CKNW Editorial
for
July 6, 2000
The government has tabled Bill 29, the Protection of Public Participation Act in order to deal with what are called SLAPPS or Strategic Lawsuits Against Public Participation and to the credit of the minister, Attorney-general Andrew Petter put out a lengthy discussion paper last May which attracted some 100 responses.
The evil to be addressed here is what is known in my trade as "libel chill" and while you might not suspect it when looking at the ministers press release, I think that, contrary to the statementgs in the press release, the main beneficiaries will be members of the media so you would think I would be delighted. But looking fairly at the matter, Im not so sure I am. Let me explain.
The cases cited in the discussion paper were four in number and indeed did not involve the media but were development cases. In one, in 1999, a developer in Saanich brought a case against the municipality and 8 citizens and the judge found that the action was frivolously brought to stifle debate. Another, in 1998, was a multi national paper company that brought action against a small volunteer group opposed to logging on traditional Indian lands. Another one in 1993 was brought by a hotel against three individuals who opposed them getting a beer and wine store and the last, again in 1993 MacBlo brought an action for damages against a group that opposed logging in a certain area. It would seem, then, that the AG is out to protect the little guy against the corporate monster that brings, mostly, defamation suits against protesters.
Heres what the Bill would do.
It protects and communication or conduct genuinely aimed at furthering lawful action as long as it doesnt involve damage to property, physical injury, breach of the law or is considered to be unwarranted interference with the rights or property of any person
It permits any defendant against whom a proceeding is brought to apply to have the proceedings dismissed
The onus, once such an application is brought, rests upon the plaintiff
The court may dismiss the proceedings, award costs and, where it deems such to be appropriate, award punitive damages against the plaintiff.

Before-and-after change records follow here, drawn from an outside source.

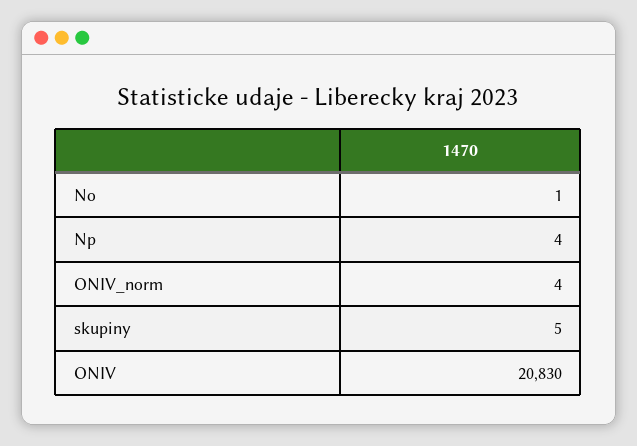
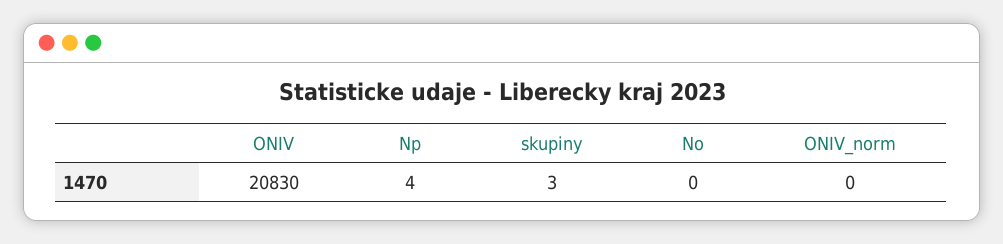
  {
-   "No": 1,
+   "No": 0,
    "Np": 4,
-   "ONIV_norm": 4,
+   "ONIV_norm": 0,
-   "skupiny": 5,
+   "skupiny": 3,
    "ONIV": 20830
  }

But we should be sure that there are not unintended consequences of this legislation. And let me use by way of illustration a suit against me a few years ago by former Mulroney Cabinet Minister Tom Siddon. The case arose out of the proposed Kemano Completion Program which was a billion dollar power project near Prince George. I opposed the development and in the course of many editorials and comments I said unkind things about Mr Siddon in his handling of this matter while minister responsible. He sued me for libel and, contrary to the wishes of my senior counsel, the management of the radio station and myself, the matter was settled on instructions of our insurers who simply looked at the potential costs. Notwithstanding the fact that I was sued and damages were paid, I would not deny Mr Siddon the right to take his action he was entitled to his day in court yet as I read this act, had it been in place in 1996, he might have been out of court before he really got started.
Clearly under Section 2(1) I was making communications genuinely aimed at promoting lawful action by the public or the government in the public interest and I was not doing any of the following
1. doing damage to property
2. inflicting physical injury
3. acting in breach of any law or order of the court
committing an unwarranted interference with the rights of any person, unless you include defamation under that section in which case the Act renders itself meaningless. As Defendant in the action I would have been entitled, had this bill been the law, to put the onus on Mr Siddon to prove I was doing one of the four enumerated things and, if he couldnt, I would not only be entitled to my costs but, if Mr Siddons action was considered frivolous, I could nail him, for damages.
Now nothing would have given me greater pleasure than to have gone to court with Mr Siddon and I think to this day, as does my counsel, that we would have won. But having said that, Im not sure I would have wanted to deny Mr Siddon the opportunity of pleading his case that I had libeled me and proving his case for damages.
There are a number of things I think should be changed about the laws of defamation, especially libel. I believe the onus of proof ought to remain with the Plaintiff I think that people in public life must expect rough treatment as is the case in the United States and I believe that the defence of privilege and qualified privilege ought to be expanded. But Im not sure that I should have a licence to say whatever I want subject to the four limitations in the act which I have paraphrased.
Perhaps Im missing something here in which case Im pretty sure I will hear from Mr Petter before the newscast at the top of the hour.